Liz Lyon, UKOLN, picked up this theme in her presentation on Partnering for research data, drawing on her Informatics transform paper in International Journal of Digital curation, 2012. Research data has many stakeholders in addition to libraries and researchers: institutions, universities, national academies and professional societies, publishers, institutional and subject repositories, and funders. She emphasised the discipline-focussed nature of the data and the global network of expertise around it. A recent report by Mary Auckland for RLUK, Reskilling for Research (2012) identifies an alarming skills gap when it comes to managing the data, e.g. only 2% capacity exists now for metadata creation but 16% will be required. There was a nice mention of Cambridge University Library as one of the few libraries to employ a data scientist (my colleague, Anna Collins).
Later in the day Joy Davidson had a succinct list of of the skills institutions need to put policy into practice, that focussed on practical skills within institution rather than formal educatio and on collaboration between various staff within the institution – not just library staff. They would make a great starting point for a research data manager’s job description and included:
- Ability to understand researchers’ practices and data holdings.

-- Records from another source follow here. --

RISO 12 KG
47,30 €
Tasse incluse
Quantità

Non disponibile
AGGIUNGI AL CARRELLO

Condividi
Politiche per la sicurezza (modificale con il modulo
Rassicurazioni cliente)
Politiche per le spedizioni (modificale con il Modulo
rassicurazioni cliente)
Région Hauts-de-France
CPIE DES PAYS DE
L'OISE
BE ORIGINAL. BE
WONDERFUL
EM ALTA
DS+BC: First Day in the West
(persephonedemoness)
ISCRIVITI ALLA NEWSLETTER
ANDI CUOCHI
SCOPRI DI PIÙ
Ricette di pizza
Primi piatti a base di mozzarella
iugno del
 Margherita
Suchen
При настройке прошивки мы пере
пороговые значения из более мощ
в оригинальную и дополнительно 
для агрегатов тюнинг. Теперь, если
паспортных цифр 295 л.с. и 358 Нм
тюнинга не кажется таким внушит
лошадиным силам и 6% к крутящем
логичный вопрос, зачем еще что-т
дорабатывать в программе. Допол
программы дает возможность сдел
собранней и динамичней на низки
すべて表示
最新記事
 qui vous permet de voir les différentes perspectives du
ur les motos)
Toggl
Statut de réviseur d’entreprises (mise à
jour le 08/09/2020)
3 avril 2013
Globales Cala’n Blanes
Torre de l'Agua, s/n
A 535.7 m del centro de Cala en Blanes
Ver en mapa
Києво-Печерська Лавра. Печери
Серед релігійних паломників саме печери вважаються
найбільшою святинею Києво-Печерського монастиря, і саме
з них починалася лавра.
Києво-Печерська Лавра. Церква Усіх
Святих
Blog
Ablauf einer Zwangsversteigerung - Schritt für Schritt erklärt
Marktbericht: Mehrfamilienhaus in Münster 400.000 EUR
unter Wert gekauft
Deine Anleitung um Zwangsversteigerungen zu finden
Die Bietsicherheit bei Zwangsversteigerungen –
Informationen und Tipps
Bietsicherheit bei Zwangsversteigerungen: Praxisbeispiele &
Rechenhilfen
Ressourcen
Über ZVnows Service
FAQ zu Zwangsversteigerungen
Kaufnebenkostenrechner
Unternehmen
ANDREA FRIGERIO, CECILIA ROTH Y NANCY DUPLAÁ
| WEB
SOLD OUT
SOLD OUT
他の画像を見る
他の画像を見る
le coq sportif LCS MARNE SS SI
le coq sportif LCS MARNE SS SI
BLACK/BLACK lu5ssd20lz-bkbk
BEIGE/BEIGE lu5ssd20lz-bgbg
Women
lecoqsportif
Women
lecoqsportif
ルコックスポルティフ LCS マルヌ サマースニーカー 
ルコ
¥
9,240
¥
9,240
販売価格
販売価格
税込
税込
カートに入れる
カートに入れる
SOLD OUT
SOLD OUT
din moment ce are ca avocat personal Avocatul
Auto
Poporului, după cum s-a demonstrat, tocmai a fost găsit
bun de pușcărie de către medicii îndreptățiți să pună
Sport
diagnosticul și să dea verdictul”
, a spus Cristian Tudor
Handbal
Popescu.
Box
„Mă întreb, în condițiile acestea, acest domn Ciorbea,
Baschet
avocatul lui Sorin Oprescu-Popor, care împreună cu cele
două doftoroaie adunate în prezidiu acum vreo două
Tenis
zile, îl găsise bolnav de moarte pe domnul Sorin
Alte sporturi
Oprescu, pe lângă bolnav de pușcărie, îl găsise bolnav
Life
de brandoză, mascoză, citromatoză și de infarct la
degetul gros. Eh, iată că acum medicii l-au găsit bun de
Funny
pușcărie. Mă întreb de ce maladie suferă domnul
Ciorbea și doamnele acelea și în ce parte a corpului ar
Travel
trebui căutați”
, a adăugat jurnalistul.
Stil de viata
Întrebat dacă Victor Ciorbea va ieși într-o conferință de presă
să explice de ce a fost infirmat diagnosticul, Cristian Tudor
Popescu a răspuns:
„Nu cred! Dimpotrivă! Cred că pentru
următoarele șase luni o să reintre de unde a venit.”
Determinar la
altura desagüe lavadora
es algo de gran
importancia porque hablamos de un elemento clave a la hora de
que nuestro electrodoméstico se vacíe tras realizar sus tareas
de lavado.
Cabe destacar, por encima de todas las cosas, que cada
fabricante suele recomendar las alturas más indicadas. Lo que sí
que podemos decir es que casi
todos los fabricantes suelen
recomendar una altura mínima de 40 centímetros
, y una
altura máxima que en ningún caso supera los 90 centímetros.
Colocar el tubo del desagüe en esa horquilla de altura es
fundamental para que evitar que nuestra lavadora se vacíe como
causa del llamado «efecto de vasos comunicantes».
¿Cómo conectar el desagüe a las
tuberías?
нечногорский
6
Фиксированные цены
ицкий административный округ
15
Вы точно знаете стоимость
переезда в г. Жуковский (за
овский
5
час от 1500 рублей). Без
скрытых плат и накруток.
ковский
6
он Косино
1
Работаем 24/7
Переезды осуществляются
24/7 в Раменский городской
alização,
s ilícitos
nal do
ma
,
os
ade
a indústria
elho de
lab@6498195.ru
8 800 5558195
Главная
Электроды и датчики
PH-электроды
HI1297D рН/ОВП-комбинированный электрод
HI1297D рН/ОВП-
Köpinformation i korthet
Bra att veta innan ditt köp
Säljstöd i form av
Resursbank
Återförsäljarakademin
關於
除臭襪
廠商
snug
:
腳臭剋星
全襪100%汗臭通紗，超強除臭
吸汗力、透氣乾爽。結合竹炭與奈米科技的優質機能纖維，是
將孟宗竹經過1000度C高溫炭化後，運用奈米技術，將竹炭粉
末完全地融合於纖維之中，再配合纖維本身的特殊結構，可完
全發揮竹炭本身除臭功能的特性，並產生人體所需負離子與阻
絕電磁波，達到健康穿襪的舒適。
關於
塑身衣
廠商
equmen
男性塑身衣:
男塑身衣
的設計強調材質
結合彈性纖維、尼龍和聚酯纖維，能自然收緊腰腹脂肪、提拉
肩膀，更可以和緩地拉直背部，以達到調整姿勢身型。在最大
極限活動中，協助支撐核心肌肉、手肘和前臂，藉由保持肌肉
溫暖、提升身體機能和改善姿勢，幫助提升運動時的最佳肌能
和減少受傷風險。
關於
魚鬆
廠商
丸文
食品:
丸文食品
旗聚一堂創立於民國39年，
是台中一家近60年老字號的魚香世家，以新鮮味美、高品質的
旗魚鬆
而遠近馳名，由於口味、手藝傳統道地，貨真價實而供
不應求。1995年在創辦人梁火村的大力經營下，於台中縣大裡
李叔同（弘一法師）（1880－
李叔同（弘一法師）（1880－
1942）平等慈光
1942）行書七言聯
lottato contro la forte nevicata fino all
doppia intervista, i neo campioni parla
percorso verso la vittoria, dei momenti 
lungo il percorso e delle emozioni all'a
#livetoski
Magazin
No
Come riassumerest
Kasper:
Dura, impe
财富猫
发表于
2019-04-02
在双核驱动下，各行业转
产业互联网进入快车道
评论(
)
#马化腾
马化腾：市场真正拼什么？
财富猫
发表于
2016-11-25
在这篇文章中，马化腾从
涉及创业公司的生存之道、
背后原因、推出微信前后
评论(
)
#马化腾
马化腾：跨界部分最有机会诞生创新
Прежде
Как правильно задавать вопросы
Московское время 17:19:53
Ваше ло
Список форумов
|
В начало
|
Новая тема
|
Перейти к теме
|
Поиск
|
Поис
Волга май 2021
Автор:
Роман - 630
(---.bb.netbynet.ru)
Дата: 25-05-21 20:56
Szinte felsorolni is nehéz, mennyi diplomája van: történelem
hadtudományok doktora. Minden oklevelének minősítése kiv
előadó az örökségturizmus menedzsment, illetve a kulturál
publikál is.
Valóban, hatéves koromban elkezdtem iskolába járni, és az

- Understanding of existing institutional policies and infrastructure
- Knowledge of central support systems and responsibilitiies
- Knowing when not to re-invent the wheel
- Work with existing committees rather than suggest a new one; use existing codes of practice for researchers; use these policy statements to your advantage – flag up risks of gaps in provision
- Ability to advise on risks and benefits
- Help researchers and senior management to understand funders’ expectations
- Ability to advise on licensing data
- Ability to support selection and appraisal
- Support description of data
- Ability to support data management plans
- Ability to define infrastructure requirements, e.g. Implications of cloud computing.
- Costing curation
I had heard Eric Meyer of the Oxford Internet Institute before on the subject of Web archiving but was struck this time around by the sheer size of the gap he describes, not just the scale of the data but the potential value of what is already being lost and the tools that will be needed to make it usable in future.
We also need to take more interest in the other sources of digital content alongside web archives, from mobile phones, Facebook, and Twitter.
While the Internet Archive Wayback approach is okay for individual sites. More challenging to archive dynamic, personalised feeds like Facebook. See Twitterverse for one view of complexity of that environment. Many elements will disappear over next few years. Tools, e.g. visualisation, built for the live web are little or no use for web archive use because there is no access to the infrastructure via APIs. Access to transactions themselves is important for some areas of research.
Trends in viewing data in, say, 2020, are likely to include – life logging, searching across collections, knowledge bases changing over time, e.g. Wikipedia, web tracks, predicting the future from the past, virtual worlds, images of a changing world … time series.
How do we support this?
- Capturing changing world in a fine grained way requires development of triggers for more frequent data collection, e.g. Tsunami, Arabic Spring
- Archive logs about how a web site was used in the long term. Allow them to be donated to your archive, for future sociological research. More ambitious would be to archive web traffic itself.
- “Archive in a box” – a change from looking at past pages to collections of pages and collections of collections. And Shift towards data analysis and data set rather than reference. E-research, data sharing, linked data, APIs.
I’ll blog further on this workshop since there were no fewer than three presentations on ejournal archiving and a nice practical demonstration of how one library is archiving emails.